In Support of Positive Social Change
The Joseph F. Wall ’41 Service Award was established in 1996 as a tribute to the College’s 150-year tradition of social commitment. The award was named in honor of the late Joseph Wall ’41, professor of history and longtime dean, who inspired an ideal of social responsibility in his students.
Each year, the College awards two graduates with a prize of $25,000 each to jump-start or complete a project that shows creativity and commitment to effecting positive social change. Projects may be original or supplement existing programs, address issues specific to local communities or be of wider global concern, and be carried out domestically or internationally.
Katie Lee ’09
Lee works for B Lab, a nonprofit organization that seeks to build a global community of businesses that meet the highest standards of social and environmental responsibility, public transparency, and legal accountability. Lee will use her $25,000 to jump-start B School, an online educational platform that will enable people around the world to learn about the B Corporation movement, improve its business practices, and take action to help companies manage their impact. Using her background in education, Lee will work with B Lab staff to develop individual courses and cohort training for internal and external audiences. She will also work with a creative designer to build and pilot the B School tech platform on a learning management system. Within one year, Lee intends to build and pilot this online education platform and launch courses for B Lab staff, B Corporation ambassadors, and the general public.
Renata Heberton ’06
Heberton’s award will fund the Pillar Project, a new extension of Angelica Village.

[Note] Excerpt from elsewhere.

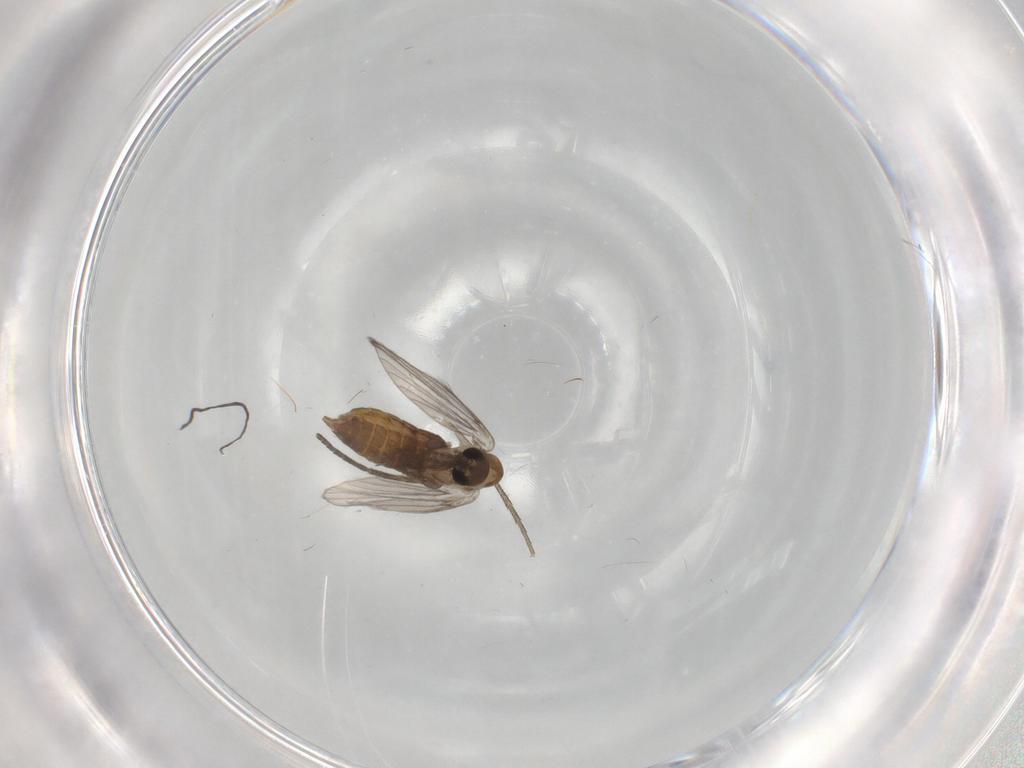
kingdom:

Created in 2014, Angelica Village is a shared-living community in Denver that offers shelter, food, and sustained support to people experiencing homelessness. The Pillar Project will augment the mission of Angelica Village by providing personal and community support and mentoring for personal, educational, and occupational development. Specifically, the Pillar Project will support and advocate for unaccompanied refugee minors, young refugee adults, and formerly homeless adults to increase stability, connect with appropriate resources, provide enrichment, and identify and work toward life goals.